_Activity_
If a line below includes the string "linecap", copy it.

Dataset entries
• • •
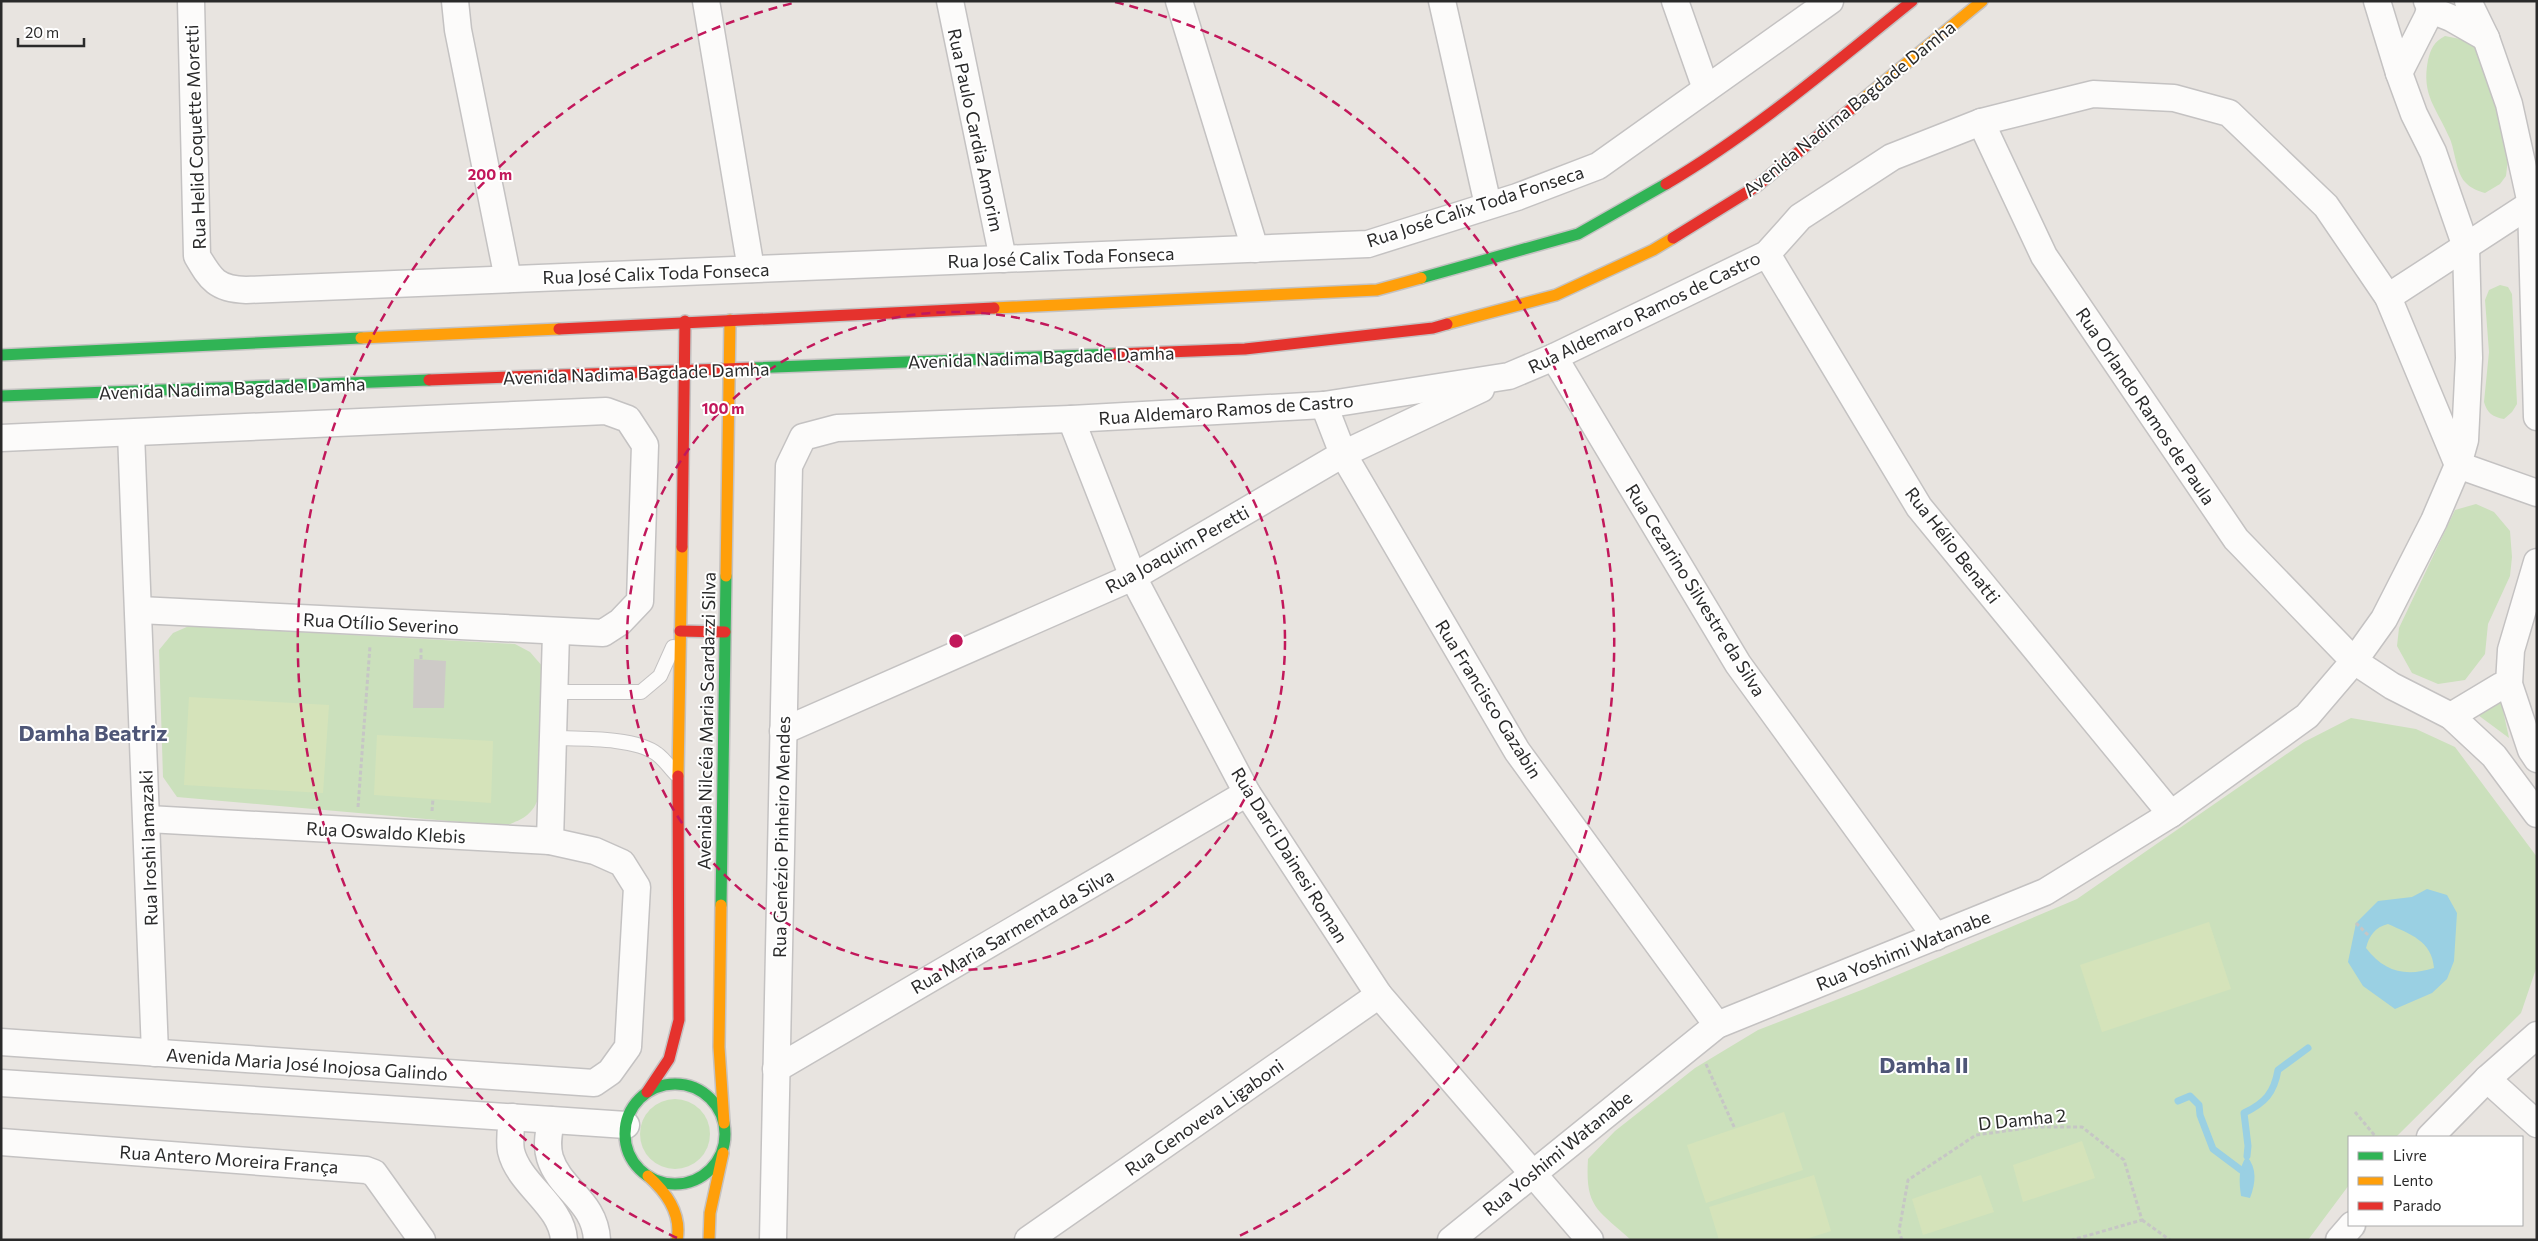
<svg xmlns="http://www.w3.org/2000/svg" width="2538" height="1241" font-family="Commissioner,sans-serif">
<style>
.green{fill:#cbe0bc}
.pitch{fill:#d5e3ba}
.water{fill:#9ad0e3;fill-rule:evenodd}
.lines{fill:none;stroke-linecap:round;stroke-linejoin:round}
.stream{stroke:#9ad0e3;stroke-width:7}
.building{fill:#cdcac7}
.lane-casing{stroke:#c4c2c2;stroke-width:16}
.street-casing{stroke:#c4c2c2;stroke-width:29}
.fast-casing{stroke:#c4c2c2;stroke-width:14}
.slow-casing{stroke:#c4c2c2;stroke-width:14}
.jam-casing{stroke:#c4c2c2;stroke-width:14}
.path{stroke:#c6c6c5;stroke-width:3;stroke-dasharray:4 2.5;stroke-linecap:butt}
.lane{stroke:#fcfbfa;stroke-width:14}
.street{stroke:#fcfbfa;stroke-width:26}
.fast{stroke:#30b455;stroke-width:11}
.slow{stroke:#ff9f0a;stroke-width:11}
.jam{stroke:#e5322d;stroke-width:11}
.ring{fill:none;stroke:#c2185b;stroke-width:2.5;stroke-dasharray:9 6}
.labels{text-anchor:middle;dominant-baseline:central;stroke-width:4;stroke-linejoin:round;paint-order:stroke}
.street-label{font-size:18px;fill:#2a2a2a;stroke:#fff}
.district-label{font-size:22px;font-weight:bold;fill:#4e5677;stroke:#fff}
.centre{fill:#c2185b;stroke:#fff;stroke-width:2.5}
.ring-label{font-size:15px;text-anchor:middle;font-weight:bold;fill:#c2185b;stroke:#fff;stroke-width:4;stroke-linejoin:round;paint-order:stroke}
</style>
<rect width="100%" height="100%" fill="#e8e4e0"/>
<g class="green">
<path d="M 2445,36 L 2460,39 L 2474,46 L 2486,66 L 2509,150 L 2506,176 L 2500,184 L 2485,193 C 2478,191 2470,188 2465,182 C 2456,172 2455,151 2450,139 C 2437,108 2421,96 2428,60 C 2431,48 2434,42 2445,36 Z"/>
<path d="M 2500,285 L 2508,287 L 2512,294 L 2517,404 L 2512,412 L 2504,419 C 2493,417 2487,413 2484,402 L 2489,352 L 2485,300 L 2489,290 Z"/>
<polygon points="2476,504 2494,512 2510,531 2512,557 2510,576 2488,624 2485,654 2465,680 2438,684 2412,673 2397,646 2399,628 2455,510"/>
<path d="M 189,626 L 515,644 L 530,652 L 543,667 L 539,796 C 533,815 523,819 505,826 L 177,797 L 163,777 L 159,650 L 173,633 Z"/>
<polygon points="2501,701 2509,738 2478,715"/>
<path d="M 2351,718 L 2416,729 L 2455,747 L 2537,857 L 2537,966 L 2521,1013 L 2396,1137 L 2349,1137 L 2349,1185 L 2308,1240 L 1631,1240 C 1597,1209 1585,1208 1588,1159 L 1615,1131 L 1695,1068 L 1758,1030 L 1864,989 L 2077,899 L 2304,742 Z"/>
<circle cx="675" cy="1134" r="35"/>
</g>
<g class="pitch">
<polygon points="189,697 329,705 323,793 184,785"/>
<polygon points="377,735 493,741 491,803 374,795"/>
<polygon points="2209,922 2231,989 2102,1032 2080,965"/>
<polygon points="1784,1112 1803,1170 1706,1203 1687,1145"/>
<polygon points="2082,1141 2095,1178 2023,1202 2013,1165"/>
<polygon points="1814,1175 1831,1231 1803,1240 1719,1240 1709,1207"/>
<polygon points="1981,1175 1994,1212 1923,1235 1912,1199"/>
</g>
<g class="water">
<path d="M 2427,889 L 2447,895 L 2457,913 L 2454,961 L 2447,979 L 2432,993 L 2395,1009 L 2363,986 L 2348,962 L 2356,923 L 2378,901 L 2412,897 ZM 2388,924 C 2410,934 2432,941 2434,968 C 2406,977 2384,972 2366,948 C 2369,936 2375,927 2388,924 Z"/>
<path d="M 2247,1156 C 2257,1169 2256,1182 2250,1198 L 2241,1196 C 2239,1182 2238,1167 2247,1156 Z"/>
</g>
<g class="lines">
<g class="stream">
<polyline points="2178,1101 2190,1096 2199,1105 2200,1115 2213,1149 2241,1170"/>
<path d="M 2247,1156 L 2248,1146 L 2244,1113 C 2265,1103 2274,1093 2278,1070 L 2308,1048"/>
</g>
</g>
<polygon class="building" points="414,659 446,661 444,708 413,708"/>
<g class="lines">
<g class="lane-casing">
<g id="lane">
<polyline points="554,692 641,692 660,676 673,647"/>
<path d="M 553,738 C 580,739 635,737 657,754 C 664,759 670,768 676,774"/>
</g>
</g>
<g class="street-casing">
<g id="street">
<path d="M 191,1 L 197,256 C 211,280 217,289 246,290 L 1368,244 L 1517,197 L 1598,166 L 1830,1"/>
<polyline points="455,1 458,30 508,279"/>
<polyline points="706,1 751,269"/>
<polyline points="950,1 1003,259"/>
<polyline points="1179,1 1255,249"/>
<polyline points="1442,1 1488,205"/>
<polyline points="1675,1 1706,89"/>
<polyline points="2377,1 2399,73 2414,114 2433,152 2466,247 2469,358 2465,440 2458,465 2434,521 2384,619 2354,661 2392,686 2451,716 2494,756 2537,814"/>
<polyline points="2427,1 2431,10 2451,18 2486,38"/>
<polyline points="2468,1 2486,38 2509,104 2531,204 2537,417"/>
<polyline points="2399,73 2427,18 2433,1"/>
<polyline points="1767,254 1919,507 2171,814"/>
<polyline points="2388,297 2537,200"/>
<polyline points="1554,357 1738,664 1936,937"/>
<polyline points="1324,405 1343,454 1517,751 1717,1025"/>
<polyline points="1071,419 1133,577 1247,793 1379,995 1590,1240"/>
<polyline points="131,433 155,1053"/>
<polyline points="1,438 606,411 628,419 645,445 640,601 620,622 603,633 139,610"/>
<polyline points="2537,562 2511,650 2509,684 2531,750 2537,759"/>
<polyline points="2451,716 2501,686 2509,684"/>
<polyline points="783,731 1133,577 1343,454 1481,389"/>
<polyline points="550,841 556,633"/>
<polyline points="1,1042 594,1083 610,1072 628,1047 637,887 622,863 595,851 550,841 148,819"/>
<polyline points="776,1069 1247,793"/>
<polyline points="2487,1079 2537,1124"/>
<polyline points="1,1083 626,1125"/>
<path d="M 512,1117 C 511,1128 509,1140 511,1151 C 519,1185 562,1205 564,1240"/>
<path d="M 551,1120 C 549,1132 546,1145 550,1158 C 560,1190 595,1201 597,1240"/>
<polyline points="2430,1137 2487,1079 2537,1035"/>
<polyline points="1,1142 366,1170 374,1173 422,1240"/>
<polyline points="773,1240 789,466 803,437 837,428 1071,419 1324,405 1509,376 1554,357 1767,254 1800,217 1892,157 1981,122 2093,94 2174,98 2229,113 2326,206 2388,297 2458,465 2537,493"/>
<polyline points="1028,1240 1379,995"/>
<polyline points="1451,1240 1717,1025 2045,892 2171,814 2307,716 2354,661 2236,539 2044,256 1981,122"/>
<polyline points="2339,1240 2352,1225"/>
</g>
</g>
<g class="fast-casing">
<g id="fast">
<polyline points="1421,278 1578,234 1666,184"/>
<polyline points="1,355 361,338"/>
<polyline points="752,368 1115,354"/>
<polyline points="1,396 429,380"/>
<polyline points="721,905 726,576"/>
<circle cx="675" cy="1134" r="50"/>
</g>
</g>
<g class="slow-casing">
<g id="slow">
<polyline points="1851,109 1982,1"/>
<polyline points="994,308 1377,290 1421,278"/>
<polyline points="1447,324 1556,295 1653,250 1673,238"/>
<polyline points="361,338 559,329"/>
<polyline points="726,576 730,320"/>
<polyline points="678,776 682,547"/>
<polyline points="721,905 719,1047 724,1123"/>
<path d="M 648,1176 C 667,1193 682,1214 677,1240"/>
<polyline points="709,1240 710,1213 723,1153"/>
</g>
</g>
<g class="jam-casing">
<g id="jam">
<path d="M 1666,184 C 1754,132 1832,65 1912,1"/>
<polyline points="1673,238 1757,186 1851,109"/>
<polyline points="559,329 994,308"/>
<polyline points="1115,354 1245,349 1433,328 1447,324"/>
<polyline points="429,380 752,368"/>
<polyline points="682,547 685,321"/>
<polyline points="680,631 725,632"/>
<polyline points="647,1092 669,1059 679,1020 678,776"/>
</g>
</g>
<g class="path">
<polyline points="421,659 421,648"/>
<polyline points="358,807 370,646"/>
<polyline points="432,811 433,799"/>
<polyline points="2356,923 2369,936"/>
<polyline points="1706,1064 1735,1129"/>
<polyline points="2355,1112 2376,1137"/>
<polyline points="2142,1220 2170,1240"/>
<polyline points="1902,1240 1899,1231 1908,1180 1976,1135 2034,1127 2082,1127 2124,1160 2142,1220 2072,1240"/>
</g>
<use href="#lane" class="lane"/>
<use href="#street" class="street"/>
<use href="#fast" class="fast"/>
<use href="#slow" class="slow"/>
<use href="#jam" class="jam"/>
</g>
<g class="ring">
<circle cx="956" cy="641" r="329"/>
<path d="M677 1238A659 659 0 0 1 797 2M1115 2A659 659 0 0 1 1235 1238"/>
</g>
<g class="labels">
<g class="street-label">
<text transform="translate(1849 108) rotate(-39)">Avenida Nadima Bagdade Damha</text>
<text transform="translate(976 130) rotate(78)">Rua Paulo Cardia Amorim</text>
<text transform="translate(195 137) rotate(-92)">Rua Helid Coquette Moretti</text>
<text transform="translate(1475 206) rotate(-18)">Rua José Calix Toda Fonseca</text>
<text transform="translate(1061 257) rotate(-2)">Rua José Calix Toda Fonseca</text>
<text transform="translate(656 273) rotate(-2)">Rua José Calix Toda Fonseca</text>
<text transform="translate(1644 312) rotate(-26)">Rua Aldemaro Ramos de Castro</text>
<text transform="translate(1041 357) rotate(-2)">Avenida Nadima Bagdade Damha</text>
<text transform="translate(636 373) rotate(-2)">Avenida Nadima Bagdade Damha</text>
<text transform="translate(232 388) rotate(-2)">Avenida Nadima Bagdade Damha</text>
<text transform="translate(2146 406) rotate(56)">Rua Orlando Ramos de Paula</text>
<text transform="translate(1226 409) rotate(-4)">Rua Aldemaro Ramos de Castro</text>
<text transform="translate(1953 545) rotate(52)">Rua Hélio Benatti</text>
<text transform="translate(1177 549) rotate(-29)">Rua Joaquim Peretti</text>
<text transform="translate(1696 590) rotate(58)">Rua Cezarino Silvestre da Silva</text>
<text transform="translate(381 623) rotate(3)">Rua Otílio Severino</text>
<text transform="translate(1489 699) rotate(58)">Rua Francisco Gazabin</text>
<text transform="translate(706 721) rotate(-89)">Avenida Nilcéia Maria Scardazzi Silva</text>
<text transform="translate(386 832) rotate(3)">Rua Oswaldo Klebis</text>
<text transform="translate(781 837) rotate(-89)">Rua Genézio Pinheiro Mendes</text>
<text transform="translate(148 848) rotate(-92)">Rua Iroshi Iamazaki</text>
<text transform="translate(1290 855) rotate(58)">Rua Darci Dainesi Roman</text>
<text transform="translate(1012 931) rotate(-30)">Rua Maria Sarmenta da Silva</text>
<text transform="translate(1903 950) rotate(-22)">Rua Yoshimi Watanabe</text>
<text transform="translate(307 1064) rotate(4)">Avenida Maria José Inojosa Galindo</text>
<text transform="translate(1204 1117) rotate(-35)">Rua Genoveva Ligaboni</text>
<text transform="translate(2022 1119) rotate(-6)">D Damha 2</text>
<text transform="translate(1557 1153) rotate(-39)">Rua Yoshimi Watanabe</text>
<text transform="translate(229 1159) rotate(4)">Rua Antero Moreira França</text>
</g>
<g class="district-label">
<text x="93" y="732">Damha Beatriz</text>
<text x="1924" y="1064">Damha II</text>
</g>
</g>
<circle cx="956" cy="641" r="8" class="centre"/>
<g class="ring-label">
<text x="490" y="180">200 m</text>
<text x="723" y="414">100 m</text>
</g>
<rect width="2538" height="1241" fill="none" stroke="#2a2a2a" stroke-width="5"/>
<rect x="2348" y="1136" width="175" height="90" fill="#ffffff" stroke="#aaaaaa"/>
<rect x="2358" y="1152" width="25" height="8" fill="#30b455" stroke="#aaaaaa"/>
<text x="2393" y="1161" font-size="15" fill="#2a2a2a">Livre</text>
<rect x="2358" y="1177" width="25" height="8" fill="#ff9f0a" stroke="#aaaaaa"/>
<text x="2393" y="1186" font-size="15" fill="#2a2a2a">Lento</text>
<rect x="2358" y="1202" width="25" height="8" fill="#e5322d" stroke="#aaaaaa"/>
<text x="2393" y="1211" font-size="15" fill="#2a2a2a">Parado</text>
<path d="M18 38v8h66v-8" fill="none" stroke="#2a2a2a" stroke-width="2.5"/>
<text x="25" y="38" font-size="15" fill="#2a2a2a" stroke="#ffffff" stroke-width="4" paint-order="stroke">20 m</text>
</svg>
• • •
_Result for this task_
.lines{fill:none;stroke-linecap:round;stroke-linejoin:round}
.path{stroke:#c6c6c5;stroke-width:3;stroke-dasharray:4 2.5;stroke-linecap:butt}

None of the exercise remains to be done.